Identification of GALNT14 as a novel neuroblastoma predisposition gene

Abstract

Although several genes have been associated to neuroblastoma (NB) predisposition and aggressiveness, further genes are likely involved in the overall risk of developing this pediatric cancer. We thus carried out whole-exome sequencing on germline DNA from two affected second cousins and two unlinked healthy relatives from a large family with hereditary NB. Bioinformatics analysis revealed 6999 variations that were exclusively shared by the two familial NB cases. We then considered for further analysis all unknown or rare missense mutations, which involved 30 genes. Validation and analysis of these variants led to identify a GALNT14 mutation (c.802C > T) that properly segregated in the family and was predicted as functionally damaging by PolyPhen2 and SIFT. Screening of 8 additional NB families and 167 sporadic cases revealed this GALNT14 mutation in the tumors of two twins and in the germline of one sporadic NB patient. Moreover, a significant association between MYCN amplification and GALNT14 expression was observed in both NB patients and cell lines. Also, GALNT14 higher expression is associated with a worse OS in a public dataset of 88 NB samples (http://r2.amc.nl). GALNT14 is a member of the polypeptide N-acetylgalactosaminyl-transferase family and maps closely to ALK on 2p23.1, a region we previously discovered in linkage with NB in the family here considered. The aberrant function of GALNTs can result in altered glycoproteins that have been associated to the promotion of tumor aggressiveness in various cancers. Although rare, the recurrence of this mutation suggests GALNT14 as a novel gene potentially involved in NB predisposition.

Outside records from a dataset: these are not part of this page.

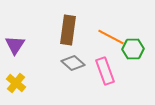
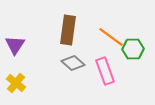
orange line: rotated 8 degrees clockwise
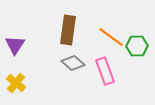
green hexagon: moved 4 px right, 3 px up
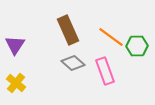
brown rectangle: rotated 32 degrees counterclockwise
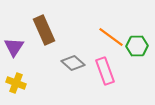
brown rectangle: moved 24 px left
purple triangle: moved 1 px left, 2 px down
yellow cross: rotated 18 degrees counterclockwise
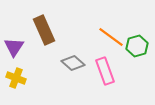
green hexagon: rotated 15 degrees counterclockwise
yellow cross: moved 5 px up
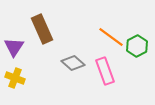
brown rectangle: moved 2 px left, 1 px up
green hexagon: rotated 10 degrees counterclockwise
yellow cross: moved 1 px left
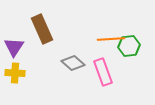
orange line: moved 2 px down; rotated 40 degrees counterclockwise
green hexagon: moved 8 px left; rotated 20 degrees clockwise
pink rectangle: moved 2 px left, 1 px down
yellow cross: moved 5 px up; rotated 18 degrees counterclockwise
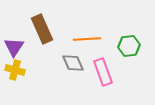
orange line: moved 24 px left
gray diamond: rotated 25 degrees clockwise
yellow cross: moved 3 px up; rotated 12 degrees clockwise
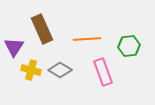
gray diamond: moved 13 px left, 7 px down; rotated 35 degrees counterclockwise
yellow cross: moved 16 px right
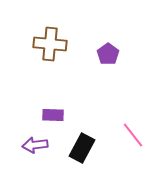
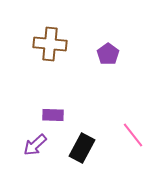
purple arrow: rotated 35 degrees counterclockwise
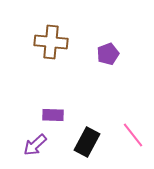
brown cross: moved 1 px right, 2 px up
purple pentagon: rotated 15 degrees clockwise
black rectangle: moved 5 px right, 6 px up
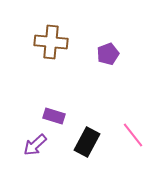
purple rectangle: moved 1 px right, 1 px down; rotated 15 degrees clockwise
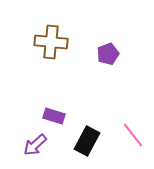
black rectangle: moved 1 px up
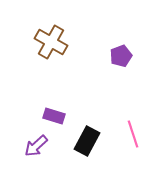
brown cross: rotated 24 degrees clockwise
purple pentagon: moved 13 px right, 2 px down
pink line: moved 1 px up; rotated 20 degrees clockwise
purple arrow: moved 1 px right, 1 px down
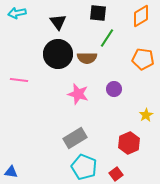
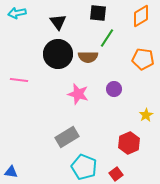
brown semicircle: moved 1 px right, 1 px up
gray rectangle: moved 8 px left, 1 px up
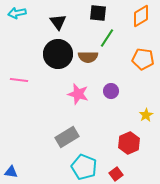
purple circle: moved 3 px left, 2 px down
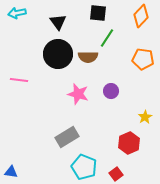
orange diamond: rotated 15 degrees counterclockwise
yellow star: moved 1 px left, 2 px down
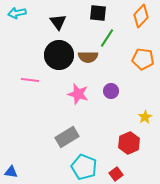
black circle: moved 1 px right, 1 px down
pink line: moved 11 px right
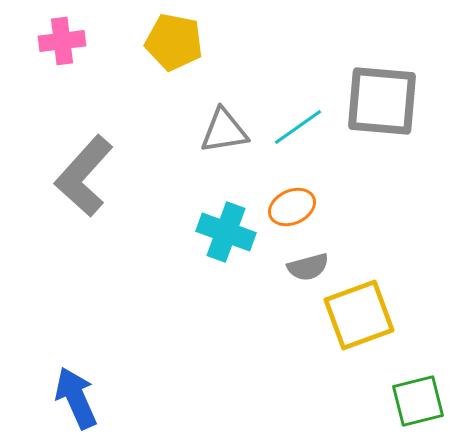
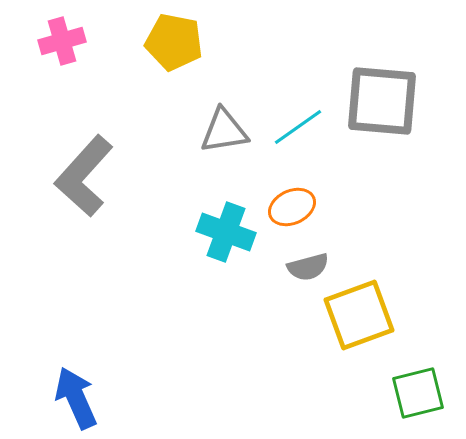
pink cross: rotated 9 degrees counterclockwise
green square: moved 8 px up
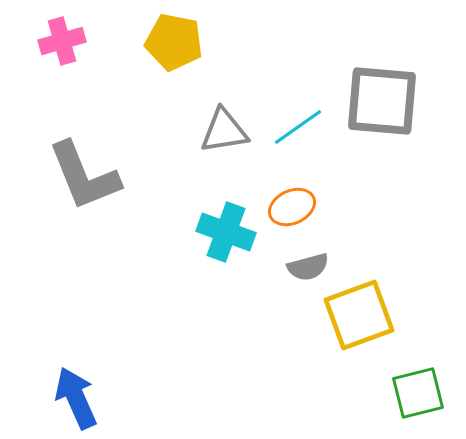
gray L-shape: rotated 64 degrees counterclockwise
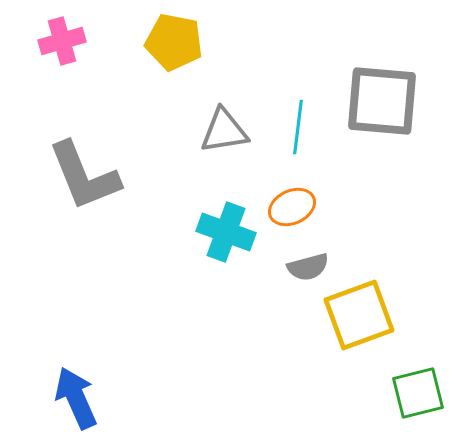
cyan line: rotated 48 degrees counterclockwise
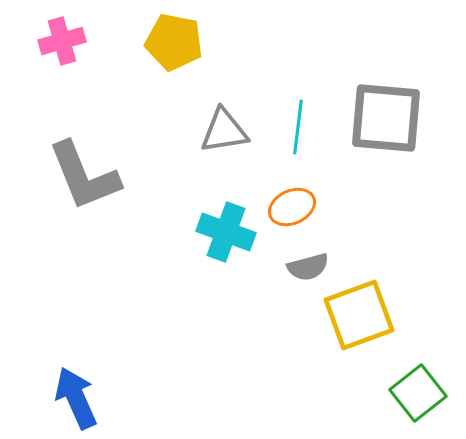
gray square: moved 4 px right, 17 px down
green square: rotated 24 degrees counterclockwise
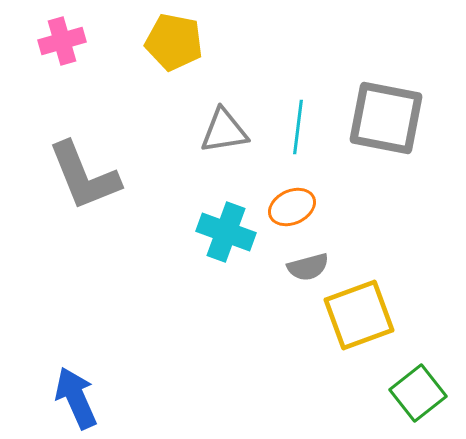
gray square: rotated 6 degrees clockwise
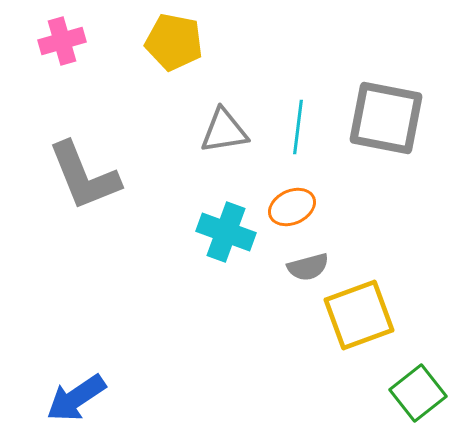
blue arrow: rotated 100 degrees counterclockwise
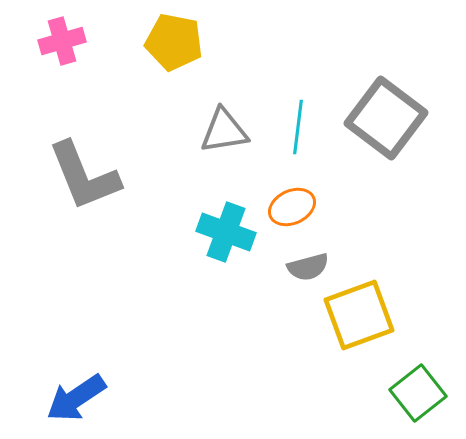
gray square: rotated 26 degrees clockwise
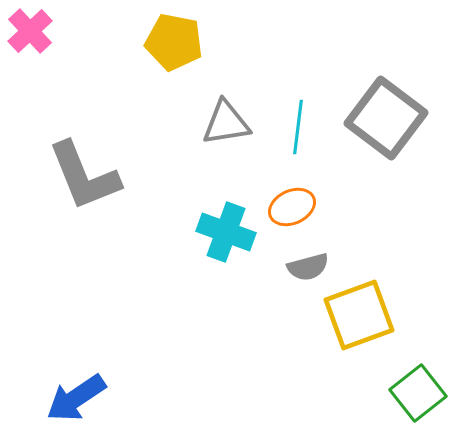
pink cross: moved 32 px left, 10 px up; rotated 27 degrees counterclockwise
gray triangle: moved 2 px right, 8 px up
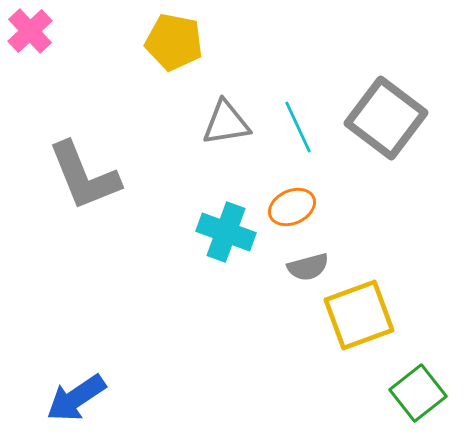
cyan line: rotated 32 degrees counterclockwise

Keywords: GALNT14; O-glycosylation; exome-sequencing; genetic predisposition; neuroblastoma.

Figure 1. Pipeline schematic

(A) conceptual workflow; (B) tools used in the present study.

Figure 2. GALNT14 c.802C > T (R268C) mutation in NB

(A) Pedigree of the NB family considered for mutation screening. All available individuals are coded with an E followed by a number. Family members analyzed by whole-exome sequencing are underlined. Germline segregation of the R268C GALNT14 mutation is reported. (B) Pedigree of the small NB family with two heterozygous twins harboring a somatic R268C GALNT14 mutation. (C) Example of the c.802C > T transition as observed by Sanger sequencing.

Figure 3. GALNT14 maps close to ALK

Representation of the relative distances of MYCN, ALK and GALNT14 on chromosome 2p.

Figure 4. GALNT14 mRNA expression in NB

Expression of GALNT14 in NB cell lines (A) and in GALNT14 positive NB patients (B) by qPCR. (C) GALNT14 average expression in MYCN amplified vs MYCN single copy NB cell lines. (D) GALNT14 average expression in NB patients with MYCN amplification, gain and MYCN single copy. F is the value of the Fisher exact test between groups. P-values are relative to the statistical difference of GALNT14 expression between MYCN amplified vs MYCN single copy groups and were calculated with the Mann-Whitney and T-Student tests in NB cell lines and patients, respectively. Y axis values are an arbitrary unit relative to the less expressed sample. A: MYCN Amplified; G: MYCN Gain; SC: MYCN Single Copy; n indicates the total number of samples for each group.

Figure 5. GALNT14 impact on NB overall survival

GALNT14 higher expression is a negative prognostic factor for OS either when considering all NB patients (A) or only MYCN not amplified cases (B) GALNT14 is a negative prognostic factor for OS in patients showing relapses or progression of the disease either when considering all NB patients (C) or MYCN not amplified cases (D). The cut off modus for GALNT14 expression to draw Kaplan-Meier curves derives from the scan setting.

Figure 6. GALNT14 impact on localized NB overall survival

GALNT14 higher expression is a negative prognostic factor for OS in NB stages 1-2-3 with no MYCN amplification. The cut off modus for GALNT14 expression to draw Kaplan-Meier curves derives from the scan setting.